CASE UPDATE: Transportation Service Provider Owner Pleads Guilty To Multi-Million Dollar Medicaid Fraud Scheme

May 27, 2022 | Topic: Criminal

HARRISBURG—Attorney General Josh Shapiro announced that Rex Barr, owner of Rides Your Way, a non-medical transportation service provider, pleaded guilty to being involved in a scheme to charge Pennsylvanians for non-medical transportation plans that were not medically necessary. He is one of four defendants charged for participating in this scam.

“The defendant took advantage of a program meant to help sick, elderly, and disabled Pennsylvanians,” said AG Shapiro. “His scheme caused the Commonwealth’s Medicaid program to be billed extraordinary sums for unnecessary transportation services, with each ride costing taxpayers thousands of dollars. Today’s guilty plea holds him accountable for his crimes.”

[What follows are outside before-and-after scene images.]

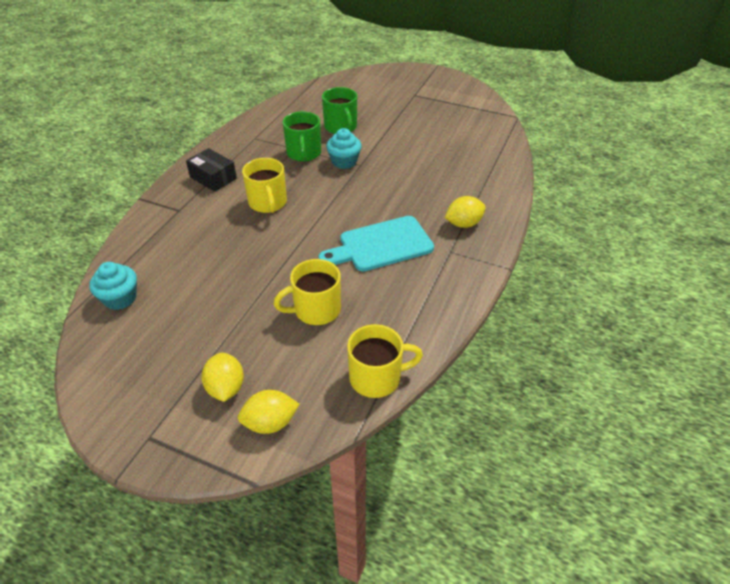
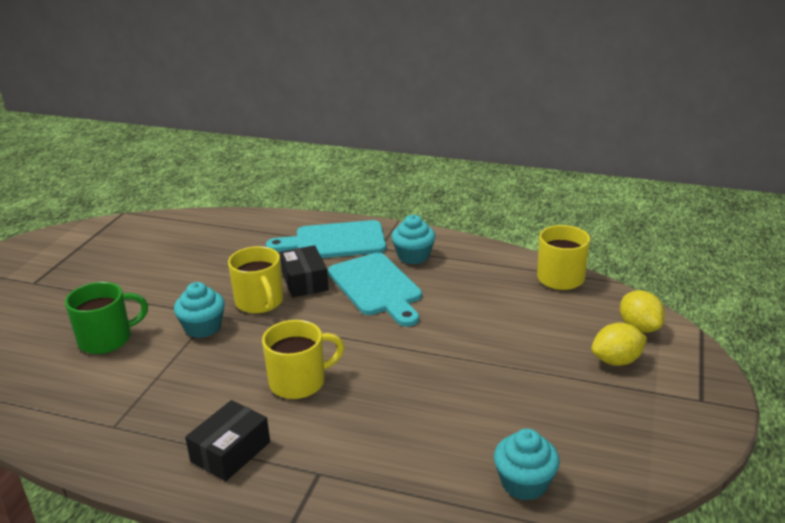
camera: 95 degrees left, 15 degrees down
yellow mug [274,259,341,325] -> yellow mug moved to [228,246,283,314]
green mug [283,111,321,162] -> none
yellow lemon [445,196,486,228] -> turquoise cutting board [266,220,386,258]
none -> black box [280,245,329,297]
none -> turquoise cupcake [391,215,435,264]

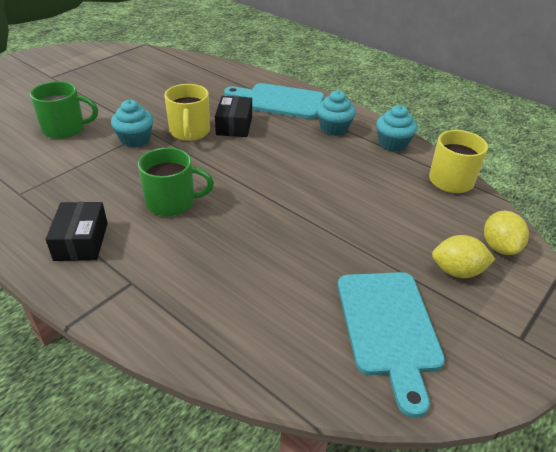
camera: 20 degrees right, 10 degrees up
black box [185,400,270,481] -> black box turned 60 degrees counterclockwise [45,202,108,261]
yellow mug [262,320,344,399] -> green mug [138,148,214,216]
turquoise cutting board [328,253,422,327] -> turquoise cutting board moved to [338,272,445,418]
turquoise cupcake [494,429,560,501] -> turquoise cupcake moved to [376,105,417,152]

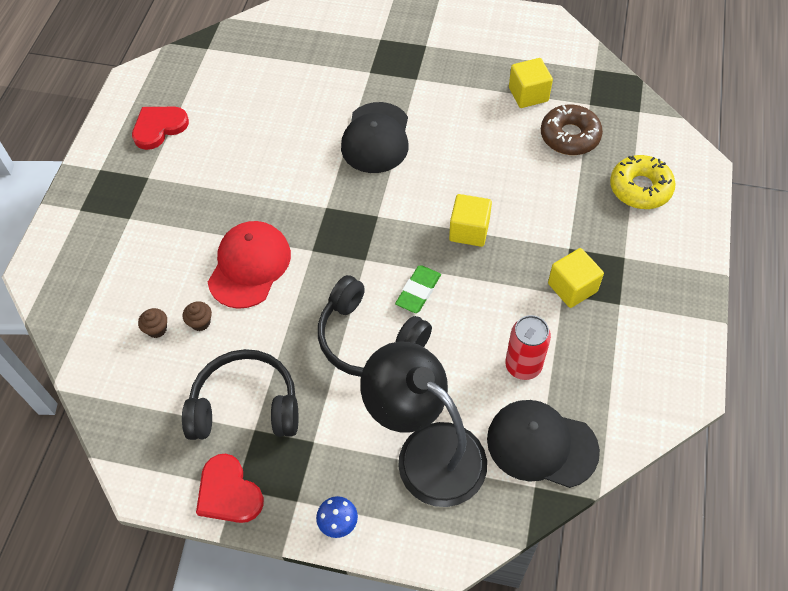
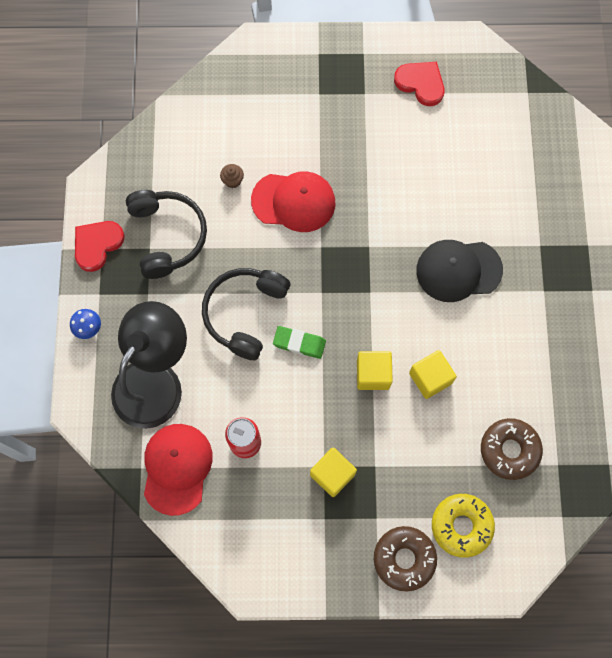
camera: 75 degrees right, 15 degrees up
brown cupcake [138,308,167,338] -> none
black cap [487,400,600,488] -> red cap [144,424,213,516]
yellow cube [509,58,553,108] -> yellow cube moved to [409,350,457,399]
none -> brown donut [374,526,437,591]

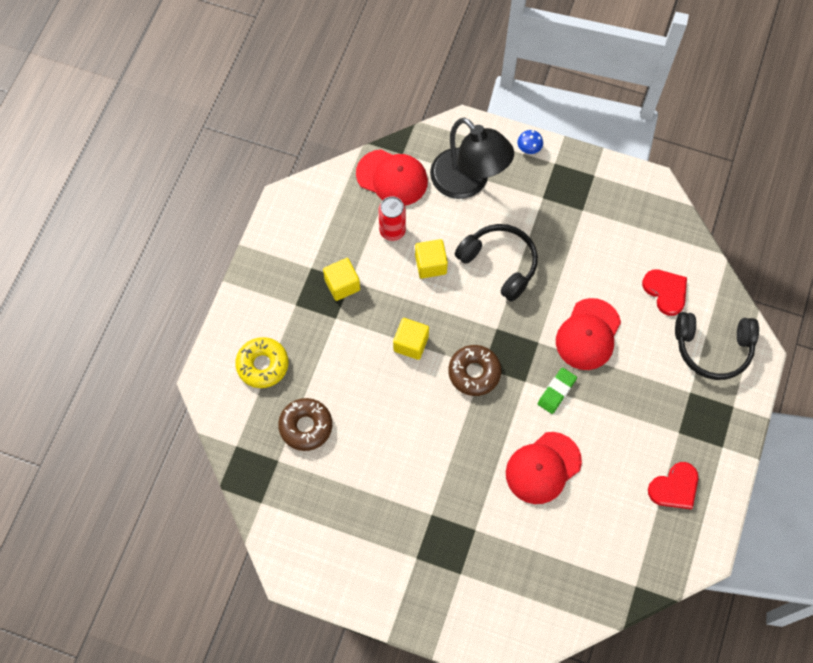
camera: 110 degrees right, 5 degrees down
red heart [75,221,125,272] -> red heart moved to [642,270,687,316]
black headphones [126,190,207,279] -> black headphones moved to [675,312,759,380]
brown cupcake [220,164,244,188] -> none
green eraser [273,326,326,359] -> green eraser moved to [538,368,577,414]
brown donut [374,526,437,591] -> brown donut moved to [448,345,501,396]
yellow cube [409,350,457,399] -> yellow cube moved to [415,239,448,279]
black cap [416,240,503,302] -> none
none -> red cap [506,432,582,504]

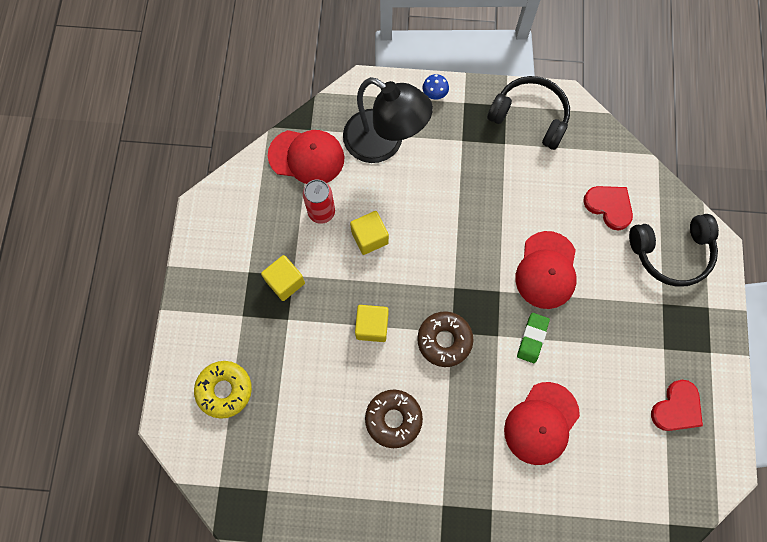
camera: 15 degrees left, 5 degrees up
brown donut [278,398,332,451] -> brown donut moved to [365,390,423,448]
black headphones [455,224,538,302] -> black headphones moved to [487,76,570,150]

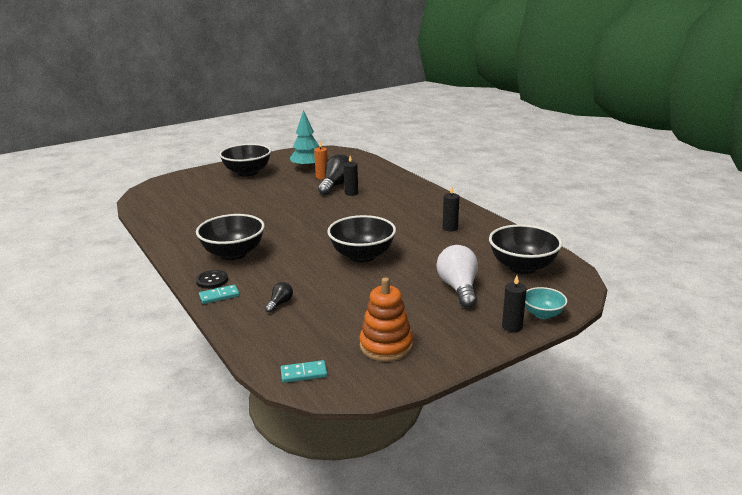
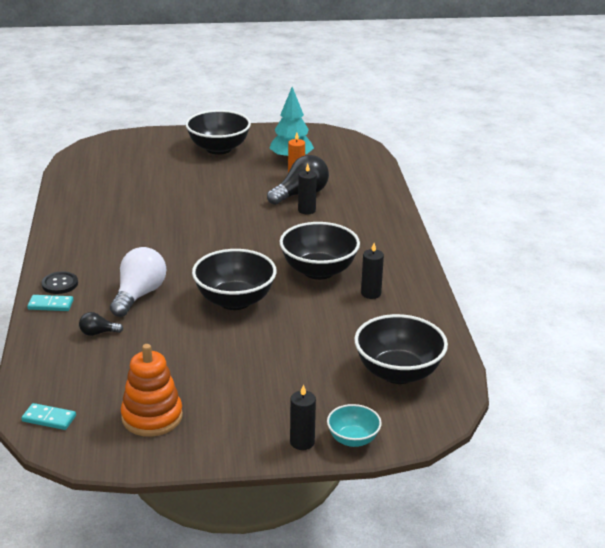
camera: 25 degrees right, 5 degrees up
black bowl [196,214,265,260] -> black bowl moved to [280,222,360,280]
black light bulb [265,282,293,313] -> black light bulb turned 150 degrees counterclockwise [79,312,123,336]
white light bulb [436,245,478,308] -> white light bulb moved to [110,247,166,317]

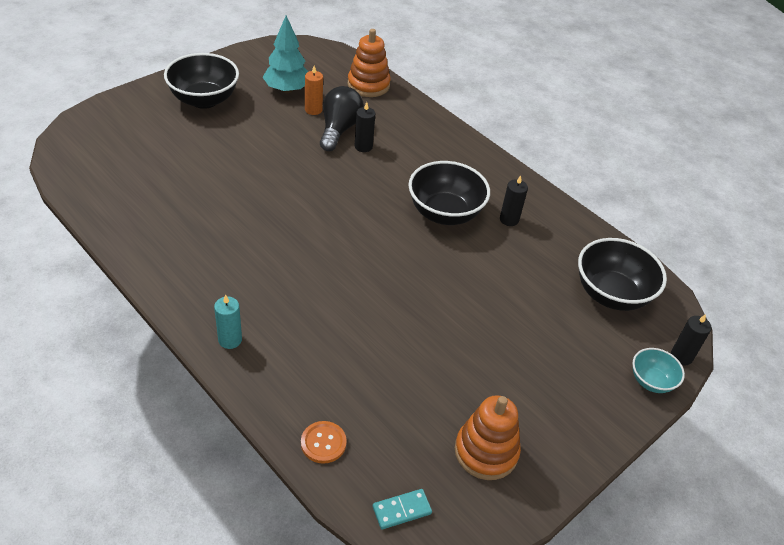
camera: 40 degrees left, 15 degrees up
turquoise domino [27,295,73,311] -> none
black button [41,271,78,294] -> turquoise candle [214,294,242,349]
black light bulb [79,312,123,336] -> none
white light bulb [110,247,166,317] -> none
black bowl [192,249,277,310] -> none
black candle [290,384,316,450] -> black candle moved to [671,314,711,365]
none -> orange button [301,421,347,464]
none -> orange stacking toy [348,29,391,97]

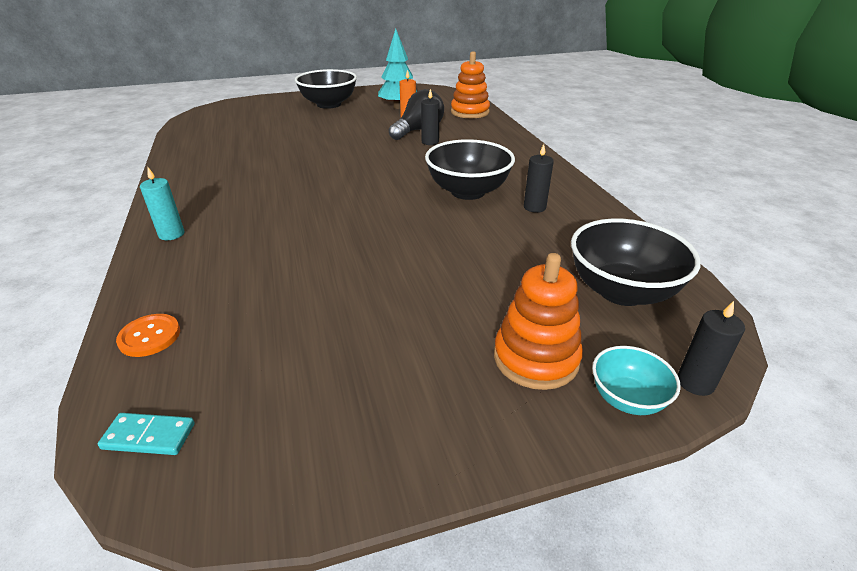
camera: 30 degrees right, 10 degrees down
orange stacking toy [455,395,521,480] -> orange stacking toy moved to [494,253,583,390]

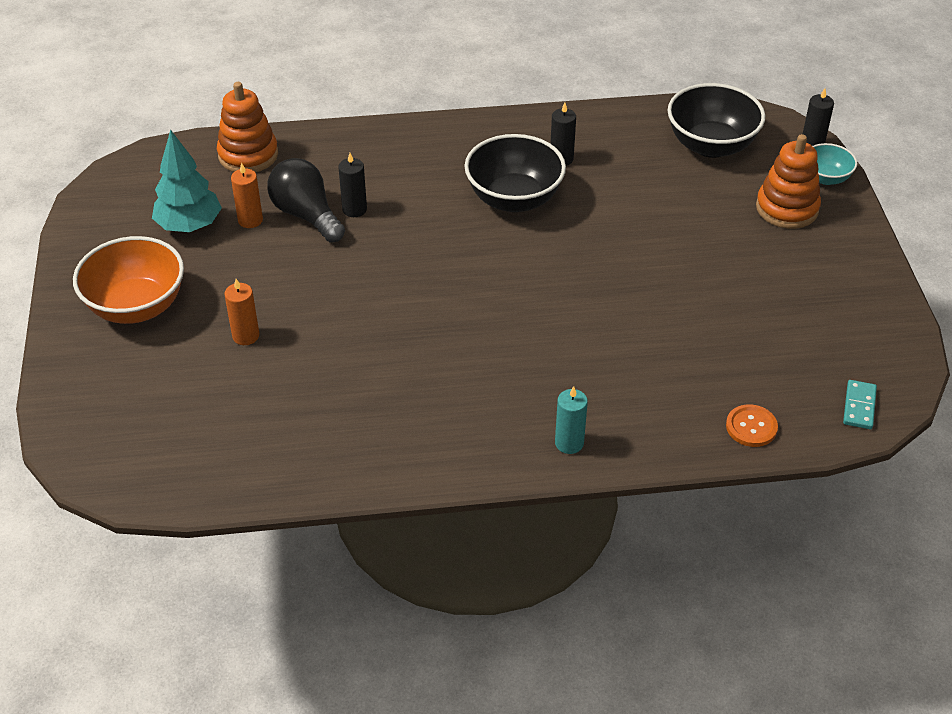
camera: 80 degrees left, 10 degrees up
black bowl [295,69,357,109] -> orange bowl [73,236,184,324]
none -> orange candle [225,279,259,345]

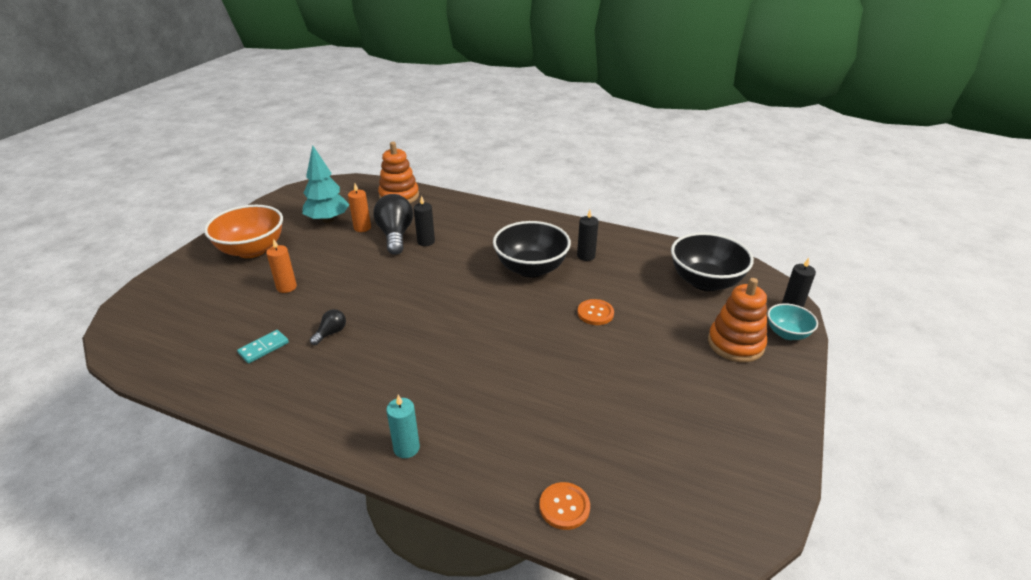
camera: 30 degrees right, 10 degrees down
turquoise domino [843,380,877,429] -> turquoise domino moved to [237,330,289,364]
none -> black light bulb [310,309,346,345]
none -> orange button [577,299,614,325]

The Office of Attorney General began investigating these individuals in 2019, after the Pennsylvania Department of Human Services and a managed care organization separately reported that multiple service coordination agencies were billing large amounts of money for services never provided.

The investigation revealed that each business used a non-medical transportation service provider called Rides Your Way, owned by Barr. The service coordination agencies enrolled their participants in Rides Your Way’s expensive non-medical transportation subscription plans, despite the services being unnecessary and rarely used. Between 2017 and 2019, the service coordination agencies received over $7.9 million from Medicaid, supposedly for reimbursement for services provided by Rides Your Way. However, during that same time period, Rides Your Way only provided a total of 1,712 rides to Medicaid consumers. This meant each Rides Your Way ride cost taxpayers an average of more than $4,600.

Barr pleaded guilty to two counts of Medicaid Fraud, both felonies of the third degree. Sentencing will be scheduled for a later date. This case was investigated by Special Agent Nicole Tomlinson and is being prosecuted by Senior Deputy Attorney General Benjamin McKenna.

The Pennsylvania Medicaid Fraud Control Unit receives 75 percent of its funding from the U.S. Department of Health and Human Services under a grant award totaling $9,133,920 for Federal fiscal year (FY) 2022. The remaining 25 percent, totaling $3,044,638 for FY 2022, is funded by Pennsylvania.